» REQUEST
Every entry below is to be retyped exactly as it appears.

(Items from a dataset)
[Start of section]

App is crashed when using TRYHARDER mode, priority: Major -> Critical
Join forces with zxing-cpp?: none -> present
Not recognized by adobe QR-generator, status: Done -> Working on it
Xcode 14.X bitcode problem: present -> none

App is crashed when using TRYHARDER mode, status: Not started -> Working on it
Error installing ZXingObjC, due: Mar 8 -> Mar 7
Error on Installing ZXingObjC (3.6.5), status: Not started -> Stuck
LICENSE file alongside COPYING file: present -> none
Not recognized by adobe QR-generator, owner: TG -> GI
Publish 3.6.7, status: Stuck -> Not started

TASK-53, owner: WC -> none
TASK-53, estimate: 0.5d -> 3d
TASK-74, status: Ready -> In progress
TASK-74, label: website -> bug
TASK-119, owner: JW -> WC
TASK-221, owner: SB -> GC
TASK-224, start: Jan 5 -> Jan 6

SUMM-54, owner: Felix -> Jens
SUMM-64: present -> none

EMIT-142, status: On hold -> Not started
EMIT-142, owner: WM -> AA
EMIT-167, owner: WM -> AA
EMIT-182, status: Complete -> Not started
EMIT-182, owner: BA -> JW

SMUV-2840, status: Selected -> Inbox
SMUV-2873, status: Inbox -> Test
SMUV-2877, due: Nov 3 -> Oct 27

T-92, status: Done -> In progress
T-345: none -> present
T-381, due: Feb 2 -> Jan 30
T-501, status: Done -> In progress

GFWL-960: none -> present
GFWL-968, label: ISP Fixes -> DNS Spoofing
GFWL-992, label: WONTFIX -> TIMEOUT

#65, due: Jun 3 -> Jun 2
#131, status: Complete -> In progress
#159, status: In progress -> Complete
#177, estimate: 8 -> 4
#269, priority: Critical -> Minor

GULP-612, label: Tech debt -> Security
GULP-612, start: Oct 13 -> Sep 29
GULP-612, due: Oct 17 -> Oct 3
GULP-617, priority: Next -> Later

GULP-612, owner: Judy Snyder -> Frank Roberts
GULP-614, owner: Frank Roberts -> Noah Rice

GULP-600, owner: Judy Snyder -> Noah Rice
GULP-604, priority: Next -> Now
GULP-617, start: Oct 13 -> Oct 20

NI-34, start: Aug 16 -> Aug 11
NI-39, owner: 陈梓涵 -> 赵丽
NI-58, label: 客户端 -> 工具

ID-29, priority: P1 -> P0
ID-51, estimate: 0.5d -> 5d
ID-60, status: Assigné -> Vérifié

[End of section]

» YOUR SOLUTION
App is crashed when using TRYHARDER mode, priority: Major -> Critical
Join forces with zxing-cpp?: none -> present
Not recognized by adobe QR-generator, status: Done -> Working on it
Xcode 14.X bitcode problem: present -> none

App is crashed when using TRYHARDER mode, status: Not started -> Working on it
Error installing ZXingObjC, due: Mar 8 -> Mar 7
Error on Installing ZXingObjC (3.6.5), status: Not started -> Stuck
LICENSE file alongside COPYING file: present -> none
Not recognized by adobe QR-generator, owner: TG -> GI
Publish 3.6.7, status: Stuck -> Not started

TASK-53, owner: WC -> none
TASK-53, estimate: 0.5d -> 3d
TASK-74, status: Ready -> In progress
TASK-74, label: website -> bug
TASK-119, owner: JW -> WC
TASK-221, owner: SB -> GC
TASK-224, start: Jan 5 -> Jan 6

SUMM-54, owner: Felix -> Jens
SUMM-64: present -> none

EMIT-142, status: On hold -> Not started
EMIT-142, owner: WM -> AA
EMIT-167, owner: WM -> AA
EMIT-182, status: Complete -> Not started
EMIT-182, owner: BA -> JW

SMUV-2840, status: Selected -> Inbox
SMUV-2873, status: Inbox -> Test
SMUV-2877, due: Nov 3 -> Oct 27

T-92, status: Done -> In progress
T-345: none -> present
T-381, due: Feb 2 -> Jan 30
T-501, status: Done -> In progress

GFWL-960: none -> present
GFWL-968, label: ISP Fixes -> DNS Spoofing
GFWL-992, label: WONTFIX -> TIMEOUT

#65, due: Jun 3 -> Jun 2
#131, status: Complete -> In progress
#159, status: In progress -> Complete
#177, estimate: 8 -> 4
#269, priority: Critical -> Minor

GULP-612, label: Tech debt -> Security
GULP-612, start: Oct 13 -> Sep 29
GULP-612, due: Oct 17 -> Oct 3
GULP-617, priority: Next -> Later

GULP-612, owner: Judy Snyder -> Frank Roberts
GULP-614, owner: Frank Roberts -> Noah Rice

GULP-600, owner: Judy Snyder -> Noah Rice
GULP-604, priority: Next -> Now
GULP-617, start: Oct 13 -> Oct 20

NI-34, start: Aug 16 -> Aug 11
NI-39, owner: 陈梓涵 -> 赵丽
NI-58, label: 客户端 -> 工具

ID-29, priority: P1 -> P0
ID-51, estimate: 0.5d -> 5d
ID-60, status: Assigné -> Vérifié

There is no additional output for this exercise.